Try to imagine a life where you couldn’t eat whatever you wanted, when you wanted, because it made you sick. Imagine around the holidays not being able to indulge in your favorite foods like stuffing, mashed potatoes and an extra large serving of pumpkin pie. This is a life that senior Adrianna Kriger knows all too well. Last December, Kriger was out of school for two months while she battled the beginning stages of her Bile Acid Malabsorption.

Kriger admits it’s a confusing condition that’s very rare among young adults.

“My liver is producing too much bile, which breaks down fats and foods,” Kriger said. “It’s usually stored in your gallbladder but it’s producing too much to where my gallbladder can’t store all of it so it’s constantly in my digestive system. So I pretty much have a constant stomach ache along with really bad cramps.”

In other words, the extra bile buildup causes her to be sick often. Unfortunately because it’s so rare in young adults, there’s no available testing options.

“The only test for it is in the United Kingdom,” Kriger said. “So it’s not a concrete diagnosis but I’ve been taking the medication and it’s been working”

She admits that it’s taken time to adjust to knowing which foods she can and cannot eat.

“When I first got sick for a while I didn’t really eat and I didn’t go out to eat either,” Kriger said. “Before, the medication kept it under control I never knew when I would get sick. There’s a lot of food I can’t eat like rich and fatty foods upset my stomach. Staying toward the natural foods helps. During the school week I eat really plain foods and then I save the pizza and stuff for the weekend, so I have the weekend to potentially be sick.”

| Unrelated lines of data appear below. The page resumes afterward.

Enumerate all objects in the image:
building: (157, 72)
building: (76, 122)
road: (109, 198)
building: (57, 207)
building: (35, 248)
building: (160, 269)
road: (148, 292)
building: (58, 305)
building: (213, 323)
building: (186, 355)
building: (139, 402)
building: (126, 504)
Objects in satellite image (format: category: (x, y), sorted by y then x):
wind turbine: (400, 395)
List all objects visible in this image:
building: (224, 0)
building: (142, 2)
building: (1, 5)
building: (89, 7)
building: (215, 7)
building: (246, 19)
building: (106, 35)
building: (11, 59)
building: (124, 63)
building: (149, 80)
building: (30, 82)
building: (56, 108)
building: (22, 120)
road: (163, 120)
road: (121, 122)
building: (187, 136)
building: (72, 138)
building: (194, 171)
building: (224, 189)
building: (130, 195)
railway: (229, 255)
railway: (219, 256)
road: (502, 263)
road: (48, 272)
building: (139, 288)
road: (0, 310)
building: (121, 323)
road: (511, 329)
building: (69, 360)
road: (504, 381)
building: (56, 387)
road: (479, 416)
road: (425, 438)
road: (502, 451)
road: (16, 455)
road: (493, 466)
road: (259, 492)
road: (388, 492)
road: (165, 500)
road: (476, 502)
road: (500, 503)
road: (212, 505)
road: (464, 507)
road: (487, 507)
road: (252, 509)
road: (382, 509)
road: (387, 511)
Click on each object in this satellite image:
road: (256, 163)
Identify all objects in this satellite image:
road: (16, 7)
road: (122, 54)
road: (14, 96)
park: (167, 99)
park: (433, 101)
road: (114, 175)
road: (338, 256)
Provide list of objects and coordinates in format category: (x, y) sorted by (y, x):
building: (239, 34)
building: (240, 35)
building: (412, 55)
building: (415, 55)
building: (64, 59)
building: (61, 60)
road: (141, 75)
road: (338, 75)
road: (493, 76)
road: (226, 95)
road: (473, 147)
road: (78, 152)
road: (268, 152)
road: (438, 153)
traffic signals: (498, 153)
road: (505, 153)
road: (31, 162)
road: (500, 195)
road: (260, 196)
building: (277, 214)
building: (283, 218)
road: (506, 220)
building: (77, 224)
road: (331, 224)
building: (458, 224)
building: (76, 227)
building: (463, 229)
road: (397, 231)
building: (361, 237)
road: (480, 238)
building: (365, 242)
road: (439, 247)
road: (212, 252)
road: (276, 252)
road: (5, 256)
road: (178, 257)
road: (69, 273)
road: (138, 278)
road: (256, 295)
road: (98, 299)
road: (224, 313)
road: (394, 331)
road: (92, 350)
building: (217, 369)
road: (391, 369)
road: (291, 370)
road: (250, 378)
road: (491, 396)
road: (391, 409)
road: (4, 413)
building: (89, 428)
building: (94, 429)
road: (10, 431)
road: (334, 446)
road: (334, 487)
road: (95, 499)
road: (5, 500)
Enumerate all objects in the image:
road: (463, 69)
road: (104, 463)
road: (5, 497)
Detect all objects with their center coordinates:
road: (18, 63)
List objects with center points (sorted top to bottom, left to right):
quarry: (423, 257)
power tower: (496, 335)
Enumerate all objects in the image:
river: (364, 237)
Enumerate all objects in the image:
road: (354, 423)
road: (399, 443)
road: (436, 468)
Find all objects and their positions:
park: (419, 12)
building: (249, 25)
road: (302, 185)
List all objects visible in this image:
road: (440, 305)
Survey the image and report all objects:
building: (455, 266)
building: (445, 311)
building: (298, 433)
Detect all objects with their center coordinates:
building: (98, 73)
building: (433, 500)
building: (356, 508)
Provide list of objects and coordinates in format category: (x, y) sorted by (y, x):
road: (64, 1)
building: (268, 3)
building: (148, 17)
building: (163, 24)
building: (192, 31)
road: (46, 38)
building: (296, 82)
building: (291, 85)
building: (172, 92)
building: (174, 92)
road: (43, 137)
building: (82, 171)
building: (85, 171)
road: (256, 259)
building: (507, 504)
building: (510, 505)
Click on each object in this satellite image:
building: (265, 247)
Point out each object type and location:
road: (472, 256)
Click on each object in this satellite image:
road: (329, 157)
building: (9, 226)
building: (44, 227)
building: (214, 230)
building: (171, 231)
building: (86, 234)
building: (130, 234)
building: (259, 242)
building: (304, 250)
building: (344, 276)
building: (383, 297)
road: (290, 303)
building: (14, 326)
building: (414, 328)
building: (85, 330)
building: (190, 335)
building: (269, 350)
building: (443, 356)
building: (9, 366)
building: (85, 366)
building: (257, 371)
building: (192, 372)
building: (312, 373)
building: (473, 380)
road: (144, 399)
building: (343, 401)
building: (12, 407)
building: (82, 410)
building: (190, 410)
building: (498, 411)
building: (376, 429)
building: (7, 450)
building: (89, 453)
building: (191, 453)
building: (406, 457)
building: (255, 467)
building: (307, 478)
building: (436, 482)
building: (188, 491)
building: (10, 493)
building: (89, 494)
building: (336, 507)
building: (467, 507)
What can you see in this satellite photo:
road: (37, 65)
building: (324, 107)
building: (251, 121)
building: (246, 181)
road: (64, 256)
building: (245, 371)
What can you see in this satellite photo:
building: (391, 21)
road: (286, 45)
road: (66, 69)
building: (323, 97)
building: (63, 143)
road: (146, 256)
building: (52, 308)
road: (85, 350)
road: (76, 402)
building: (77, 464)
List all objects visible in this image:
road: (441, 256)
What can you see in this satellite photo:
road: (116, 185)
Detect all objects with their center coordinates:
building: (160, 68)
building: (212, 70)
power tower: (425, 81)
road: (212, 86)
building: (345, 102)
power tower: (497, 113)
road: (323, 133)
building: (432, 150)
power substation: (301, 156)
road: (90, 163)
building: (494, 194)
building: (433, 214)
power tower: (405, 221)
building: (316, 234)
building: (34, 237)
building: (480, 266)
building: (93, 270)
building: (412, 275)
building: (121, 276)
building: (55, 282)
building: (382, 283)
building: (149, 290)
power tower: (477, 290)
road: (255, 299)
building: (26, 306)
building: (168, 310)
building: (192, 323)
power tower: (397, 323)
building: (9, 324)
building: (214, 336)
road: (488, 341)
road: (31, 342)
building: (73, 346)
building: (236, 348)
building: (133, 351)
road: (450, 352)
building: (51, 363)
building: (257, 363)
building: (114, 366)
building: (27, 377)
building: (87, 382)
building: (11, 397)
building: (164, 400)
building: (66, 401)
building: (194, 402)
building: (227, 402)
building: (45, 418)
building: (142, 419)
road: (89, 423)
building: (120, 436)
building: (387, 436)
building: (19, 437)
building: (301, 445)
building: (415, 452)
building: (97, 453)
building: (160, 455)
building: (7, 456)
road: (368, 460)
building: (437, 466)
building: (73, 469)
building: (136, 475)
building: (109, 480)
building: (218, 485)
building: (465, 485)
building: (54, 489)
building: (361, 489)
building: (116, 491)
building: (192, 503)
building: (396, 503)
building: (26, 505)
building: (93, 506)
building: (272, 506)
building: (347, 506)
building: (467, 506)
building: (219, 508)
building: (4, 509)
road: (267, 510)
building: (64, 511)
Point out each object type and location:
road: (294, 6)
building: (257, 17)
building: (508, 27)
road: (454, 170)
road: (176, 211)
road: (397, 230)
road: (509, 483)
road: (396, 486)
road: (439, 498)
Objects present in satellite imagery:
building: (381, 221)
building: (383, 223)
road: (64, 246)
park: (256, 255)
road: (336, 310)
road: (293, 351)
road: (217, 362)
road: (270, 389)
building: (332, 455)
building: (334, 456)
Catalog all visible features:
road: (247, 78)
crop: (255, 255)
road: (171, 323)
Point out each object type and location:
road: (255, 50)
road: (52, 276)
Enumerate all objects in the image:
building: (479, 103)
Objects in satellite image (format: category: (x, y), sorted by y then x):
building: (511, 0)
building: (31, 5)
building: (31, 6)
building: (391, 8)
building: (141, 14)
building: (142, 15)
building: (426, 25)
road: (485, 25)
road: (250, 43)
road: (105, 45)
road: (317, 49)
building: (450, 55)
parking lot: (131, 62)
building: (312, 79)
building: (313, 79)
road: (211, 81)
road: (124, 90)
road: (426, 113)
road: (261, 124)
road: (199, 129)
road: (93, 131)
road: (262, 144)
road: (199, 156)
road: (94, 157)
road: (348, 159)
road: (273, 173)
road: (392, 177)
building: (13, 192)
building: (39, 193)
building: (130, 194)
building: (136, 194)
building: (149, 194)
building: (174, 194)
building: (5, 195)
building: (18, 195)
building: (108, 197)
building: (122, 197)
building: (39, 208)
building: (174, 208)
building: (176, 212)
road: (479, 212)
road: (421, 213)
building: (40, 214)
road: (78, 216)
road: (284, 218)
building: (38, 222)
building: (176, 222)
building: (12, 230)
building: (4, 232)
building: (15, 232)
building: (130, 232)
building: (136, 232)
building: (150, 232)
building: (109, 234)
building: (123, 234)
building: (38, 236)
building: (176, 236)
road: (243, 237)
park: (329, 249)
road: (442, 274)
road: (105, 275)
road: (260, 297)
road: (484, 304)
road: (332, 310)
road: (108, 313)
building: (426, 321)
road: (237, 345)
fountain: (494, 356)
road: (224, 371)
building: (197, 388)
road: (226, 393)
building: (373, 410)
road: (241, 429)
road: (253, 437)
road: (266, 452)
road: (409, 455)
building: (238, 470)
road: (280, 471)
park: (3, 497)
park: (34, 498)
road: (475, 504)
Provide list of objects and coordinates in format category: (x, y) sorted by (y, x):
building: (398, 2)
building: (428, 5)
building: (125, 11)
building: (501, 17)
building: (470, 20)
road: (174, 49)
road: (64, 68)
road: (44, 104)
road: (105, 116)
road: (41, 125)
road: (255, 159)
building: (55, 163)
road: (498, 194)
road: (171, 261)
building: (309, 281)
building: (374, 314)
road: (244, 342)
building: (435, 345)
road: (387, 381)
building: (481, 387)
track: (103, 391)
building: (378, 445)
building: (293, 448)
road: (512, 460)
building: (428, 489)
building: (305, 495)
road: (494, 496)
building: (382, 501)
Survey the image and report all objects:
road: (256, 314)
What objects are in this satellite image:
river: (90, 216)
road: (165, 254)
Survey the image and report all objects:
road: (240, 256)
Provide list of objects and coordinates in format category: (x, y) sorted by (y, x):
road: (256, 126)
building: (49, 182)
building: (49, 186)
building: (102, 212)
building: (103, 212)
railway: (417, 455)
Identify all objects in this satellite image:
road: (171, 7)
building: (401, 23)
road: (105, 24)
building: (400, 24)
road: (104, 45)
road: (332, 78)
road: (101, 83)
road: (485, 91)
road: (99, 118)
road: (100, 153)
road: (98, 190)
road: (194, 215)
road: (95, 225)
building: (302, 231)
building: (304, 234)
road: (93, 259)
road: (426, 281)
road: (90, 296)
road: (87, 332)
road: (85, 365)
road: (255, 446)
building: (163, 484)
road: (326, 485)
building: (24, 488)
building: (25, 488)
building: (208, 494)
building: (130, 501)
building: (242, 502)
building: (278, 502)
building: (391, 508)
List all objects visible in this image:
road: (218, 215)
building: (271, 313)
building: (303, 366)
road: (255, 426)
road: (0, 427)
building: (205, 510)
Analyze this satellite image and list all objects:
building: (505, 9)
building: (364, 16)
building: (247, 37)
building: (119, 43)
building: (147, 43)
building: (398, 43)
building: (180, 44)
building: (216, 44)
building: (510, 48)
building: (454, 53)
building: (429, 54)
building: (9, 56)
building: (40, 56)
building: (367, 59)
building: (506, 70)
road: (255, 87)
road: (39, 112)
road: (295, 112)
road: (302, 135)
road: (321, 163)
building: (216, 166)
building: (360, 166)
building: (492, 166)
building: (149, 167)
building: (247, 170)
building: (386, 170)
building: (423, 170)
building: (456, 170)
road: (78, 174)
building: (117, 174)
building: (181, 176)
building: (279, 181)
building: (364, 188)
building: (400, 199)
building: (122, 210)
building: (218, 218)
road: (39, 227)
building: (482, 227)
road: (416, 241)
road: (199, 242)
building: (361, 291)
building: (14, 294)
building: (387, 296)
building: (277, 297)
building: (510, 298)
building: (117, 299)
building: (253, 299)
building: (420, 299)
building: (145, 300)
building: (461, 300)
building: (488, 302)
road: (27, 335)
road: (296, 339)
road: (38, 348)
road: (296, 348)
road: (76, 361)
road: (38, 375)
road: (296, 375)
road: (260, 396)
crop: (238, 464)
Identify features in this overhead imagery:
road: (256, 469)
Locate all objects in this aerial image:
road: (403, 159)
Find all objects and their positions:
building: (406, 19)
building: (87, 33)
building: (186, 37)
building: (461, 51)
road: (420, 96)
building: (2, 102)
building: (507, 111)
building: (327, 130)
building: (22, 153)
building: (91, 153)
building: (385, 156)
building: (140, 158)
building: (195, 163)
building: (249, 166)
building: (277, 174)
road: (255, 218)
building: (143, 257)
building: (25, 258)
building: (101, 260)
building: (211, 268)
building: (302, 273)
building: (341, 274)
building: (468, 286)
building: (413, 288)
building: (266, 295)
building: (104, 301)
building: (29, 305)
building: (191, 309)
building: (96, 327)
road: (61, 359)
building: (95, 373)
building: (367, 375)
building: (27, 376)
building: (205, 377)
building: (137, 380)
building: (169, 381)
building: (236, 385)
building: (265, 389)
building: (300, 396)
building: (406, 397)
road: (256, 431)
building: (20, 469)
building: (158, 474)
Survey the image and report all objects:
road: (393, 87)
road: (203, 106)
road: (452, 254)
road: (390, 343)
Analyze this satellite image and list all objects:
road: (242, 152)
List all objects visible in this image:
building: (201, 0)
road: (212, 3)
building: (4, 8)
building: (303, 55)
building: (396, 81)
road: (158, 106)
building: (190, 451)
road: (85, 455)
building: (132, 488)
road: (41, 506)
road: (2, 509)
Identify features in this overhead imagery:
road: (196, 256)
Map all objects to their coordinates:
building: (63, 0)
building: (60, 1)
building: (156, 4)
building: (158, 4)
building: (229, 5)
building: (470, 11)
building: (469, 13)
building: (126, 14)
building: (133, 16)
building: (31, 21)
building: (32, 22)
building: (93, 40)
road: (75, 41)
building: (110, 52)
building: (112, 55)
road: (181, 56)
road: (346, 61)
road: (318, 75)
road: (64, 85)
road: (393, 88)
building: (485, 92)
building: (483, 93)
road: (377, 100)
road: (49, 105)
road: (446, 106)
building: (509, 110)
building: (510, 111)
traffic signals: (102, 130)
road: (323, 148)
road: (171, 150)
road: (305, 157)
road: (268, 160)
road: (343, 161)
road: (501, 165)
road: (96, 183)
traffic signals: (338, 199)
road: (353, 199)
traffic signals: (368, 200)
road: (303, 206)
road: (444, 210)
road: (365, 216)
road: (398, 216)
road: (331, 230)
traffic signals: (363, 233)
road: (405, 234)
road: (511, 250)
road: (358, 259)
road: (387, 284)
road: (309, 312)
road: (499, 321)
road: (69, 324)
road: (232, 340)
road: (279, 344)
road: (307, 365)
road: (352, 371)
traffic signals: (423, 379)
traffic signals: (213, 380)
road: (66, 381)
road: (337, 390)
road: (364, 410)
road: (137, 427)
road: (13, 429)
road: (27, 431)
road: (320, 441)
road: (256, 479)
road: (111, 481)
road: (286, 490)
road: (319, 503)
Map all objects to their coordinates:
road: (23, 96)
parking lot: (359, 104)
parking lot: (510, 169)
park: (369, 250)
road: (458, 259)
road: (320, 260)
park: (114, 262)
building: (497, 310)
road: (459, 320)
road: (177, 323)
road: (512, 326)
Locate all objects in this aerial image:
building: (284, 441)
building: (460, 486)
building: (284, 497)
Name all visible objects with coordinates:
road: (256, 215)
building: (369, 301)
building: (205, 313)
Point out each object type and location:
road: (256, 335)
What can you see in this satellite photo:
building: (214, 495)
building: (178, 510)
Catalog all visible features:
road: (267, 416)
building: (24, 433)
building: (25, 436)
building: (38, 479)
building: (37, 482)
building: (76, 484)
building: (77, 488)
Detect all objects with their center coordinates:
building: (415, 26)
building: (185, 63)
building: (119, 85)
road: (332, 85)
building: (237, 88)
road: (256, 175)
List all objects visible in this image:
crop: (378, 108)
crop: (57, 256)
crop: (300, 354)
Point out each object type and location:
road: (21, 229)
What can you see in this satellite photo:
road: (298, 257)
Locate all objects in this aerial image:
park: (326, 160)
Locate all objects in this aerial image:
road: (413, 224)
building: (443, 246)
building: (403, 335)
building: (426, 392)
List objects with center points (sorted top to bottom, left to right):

She reveals that her parents’ eating habits have changed slightly too.

“For a while, my parents wouldn’t eat my favorite foods that I couldn’t eat anymore unless I was gone,” Kriger said. “I told them like, ‘It’s OK, you guys can still eat that stuff.’”

Eating habits aren’t the only aspect of her life that has changed.

“I can’t really spend the night at people’s houses anymore,” Kriger said. “I have so many medications I have to take every morning and every night to keep it in check.”

Along with Kriger’s change, her family has also had to adjust.

“They get out of work a lot because there’s a lot of doctors appointments” Kriger said. “If I get sick at school, they have to kind of drop everything to make sure I’m OK. Or sometimes I have to go to the doctor immediately if I get really sick.”

Although it’s taken time and loss of control, Kriger believes she’s figured out the key to living with her condition.

“I like to be in control so it’s really hard not knowing when it could happen,” Kriger said. “For a while I didn’t eat anything because I didn’t know if it would make me sick or not, but now it’s been a couple months, so I have an idea of what I can and cannot eat.”